L’economia dei paesi dell’euro non andava così bene da dieci anni

Sta crescendo più rapidamente degli Stati Uniti e del Regno Unito: il risultato migliore dall'inizio della crisi

Il presidente della Commissione europea Jean-Claude Juncker (62) bacia il vice-presidente Frans Timmermans (56) prima del discorso sullo Stato dell'Unione, Strasburgo, 13 settembre 2017 (PATRICK HERTZOG/AFP/Getty Images)

Secondo gli ultimi dati sulla crescita economica, pubblicati oggi da Eurostat, i paesi che adottano l’euro come moneta – la cosiddetta “eurozona” o “zona euro” – stanno crescendo al tasso più veloce degli ultimi dieci anni, superando anche quello degli Stati Uniti. Secondo gli ultimi dati elaborati da Eurostat, nel terzo trimestre del 2017 la zona euro è cresciuta dello 0,6 per cento. Rispetto al terzo trimestre del 2016, la crescita è stata del 2,5 per cento. Nello stesso periodo la crescita degli Stati Uniti è stata del 2,3 per cento. Secondo diversi economisti, è molto probabile che nel 2017 l’economia dell’eurozona farà meglio sia di quella americana che di quella del Regno Unito.

Nel 2007, l’ultimo anno prima della crisi economica, l’economia dell’eurozona crebbe del 3 per cento, un risultato che potrebbe essere superato alla fine di quest’anno. A trainare la zona euro è soprattutto la Germania, che nel terzo trimestre è cresciuta dello 0,8 per cento e, di questo passo, dovrebbe crescere nel 2017 del 3,3 per cento. Anche l’economia italiana è andata piuttosto bene, crescendo dello 0,5 per cento nell’ultimo trimestre, a un tasso dell’1,8 per cento rispetto al terzo trimestre del 2008, un risultato migliore delle aspettative. Significa che se anche nell’ultimo trimestre l’economia italiana rimanesse del tutto bloccata, il paese raggiungerebbe comunque un tasso di crescita dell’1,5 per cento, il più alto dell’ultimo decennio.

Sono risultati molto simili a quelli della Francia, un altro paese che ha fatto meglio delle aspettative: 0,5 per cento nel terzo trimestre, più 2,2 per cento rispetto al terzo trimestre 2016. Chi va meno bene è invece il Regno Unito. La sterlina ha visto il suo valore calare rispetto all’euro, facendo sperare in un aumento delle esportazioni. L’economia, però, non ha mostrato grande vitalità e nel terzo trimestre del 2017 è cresciuta dello 0,5 per cento e dell’1,5 per cento rispetto al terzo trimestre 2016 (0,3 punti meno dell’Italia, considerata uno dei paesi più “ritardatari” in Europa).
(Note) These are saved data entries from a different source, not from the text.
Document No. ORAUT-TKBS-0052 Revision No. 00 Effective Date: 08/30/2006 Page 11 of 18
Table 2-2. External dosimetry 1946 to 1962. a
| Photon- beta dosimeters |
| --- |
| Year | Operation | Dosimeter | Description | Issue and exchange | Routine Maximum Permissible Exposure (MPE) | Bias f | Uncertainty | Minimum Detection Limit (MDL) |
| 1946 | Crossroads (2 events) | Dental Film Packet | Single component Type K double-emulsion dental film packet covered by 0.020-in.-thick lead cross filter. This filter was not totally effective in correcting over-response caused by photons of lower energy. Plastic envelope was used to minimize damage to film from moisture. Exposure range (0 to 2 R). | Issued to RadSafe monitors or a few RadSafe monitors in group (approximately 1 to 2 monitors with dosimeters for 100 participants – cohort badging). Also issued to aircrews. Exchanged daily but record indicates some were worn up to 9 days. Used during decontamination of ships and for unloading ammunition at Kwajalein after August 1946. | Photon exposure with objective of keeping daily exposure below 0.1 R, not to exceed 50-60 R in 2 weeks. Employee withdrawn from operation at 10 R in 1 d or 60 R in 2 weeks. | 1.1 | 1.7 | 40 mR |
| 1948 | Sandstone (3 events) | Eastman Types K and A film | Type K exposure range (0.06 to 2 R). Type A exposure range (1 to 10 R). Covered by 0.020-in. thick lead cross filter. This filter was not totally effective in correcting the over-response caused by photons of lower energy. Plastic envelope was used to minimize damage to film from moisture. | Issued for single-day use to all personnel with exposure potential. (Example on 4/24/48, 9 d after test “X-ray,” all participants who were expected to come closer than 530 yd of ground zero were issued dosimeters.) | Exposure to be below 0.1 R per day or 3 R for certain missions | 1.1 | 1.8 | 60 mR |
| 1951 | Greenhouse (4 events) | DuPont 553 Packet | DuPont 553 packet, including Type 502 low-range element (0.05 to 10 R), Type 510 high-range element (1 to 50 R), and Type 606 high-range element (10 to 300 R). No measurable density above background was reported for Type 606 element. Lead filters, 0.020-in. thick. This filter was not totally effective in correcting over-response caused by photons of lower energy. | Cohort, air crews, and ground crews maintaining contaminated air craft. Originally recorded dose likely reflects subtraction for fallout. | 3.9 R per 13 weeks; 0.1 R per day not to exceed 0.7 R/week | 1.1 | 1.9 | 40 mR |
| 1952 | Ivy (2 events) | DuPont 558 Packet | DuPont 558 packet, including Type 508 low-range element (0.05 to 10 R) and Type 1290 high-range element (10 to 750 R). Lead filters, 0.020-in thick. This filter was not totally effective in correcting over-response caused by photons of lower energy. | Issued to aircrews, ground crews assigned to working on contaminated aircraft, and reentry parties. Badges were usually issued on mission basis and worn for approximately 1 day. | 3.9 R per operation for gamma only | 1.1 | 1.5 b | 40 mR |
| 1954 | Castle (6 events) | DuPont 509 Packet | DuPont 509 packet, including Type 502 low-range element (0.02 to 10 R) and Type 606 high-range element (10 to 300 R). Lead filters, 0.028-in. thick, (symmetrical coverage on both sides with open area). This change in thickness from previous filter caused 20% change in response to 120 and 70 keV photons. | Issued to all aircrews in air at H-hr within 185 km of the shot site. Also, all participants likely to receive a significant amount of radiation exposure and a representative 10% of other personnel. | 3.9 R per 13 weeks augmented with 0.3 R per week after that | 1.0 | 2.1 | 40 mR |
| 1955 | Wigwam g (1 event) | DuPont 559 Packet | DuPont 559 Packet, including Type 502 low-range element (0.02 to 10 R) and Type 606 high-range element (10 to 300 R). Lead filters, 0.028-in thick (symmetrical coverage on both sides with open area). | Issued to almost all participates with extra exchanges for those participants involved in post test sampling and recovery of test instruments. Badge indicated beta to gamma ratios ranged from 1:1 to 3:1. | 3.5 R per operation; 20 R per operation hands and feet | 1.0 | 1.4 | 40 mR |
Questi risultati sono stati possibili grazie all’aumento delle esportazioni, in particolare in Germania ed Italia, due paesi manifatturieri e con forte vocazione al commercio internazionale che hanno fatto meglio delle aspettative. Queste esportazioni non sembra siano state danneggiate dal rafforzamento dell’euro, che ha visto il suo valore aumentare sia rispetto al dollaro che alla sterlina britannica. C’è stato anche un significativo aumento degli investimenti, che hanno raggiunto il livello più alto dal 1999, l’anno in cui furono implementate le prime misure concrete dell’adozione dell’euro. Per descrivere la ripresa economica gli economisti usano termini come “solida” e “sostenuta”: significa che diversi indicatori mostrano come la crescita si stia diffondendo in vari paesi e attraverso diversi settori economici. Un segnale positivo, che indica una ripresa solida e potenzialmente duratura.

Sono risultati considerati particolarmente positivi anche perché la Banca Centrale Europea ha da poco annunciato il suo piano di riduzione degli stimoli monetari straordinari, il famoso programma di “Quantitative Easing” che prevede l’acquisto di 60 miliardi di euro di obbligazioni ogni mese. Il governatore della BCE, Mario Draghi, ha annunciato che da gennaio il programma sarà dimezzato e questo aveva fatto temere che i bilanci pubblici di alcuni paesi, come l’Italia, potessero risentirne. I buoni risultati pubblicati oggi sembrano in parte allontanare questo timore.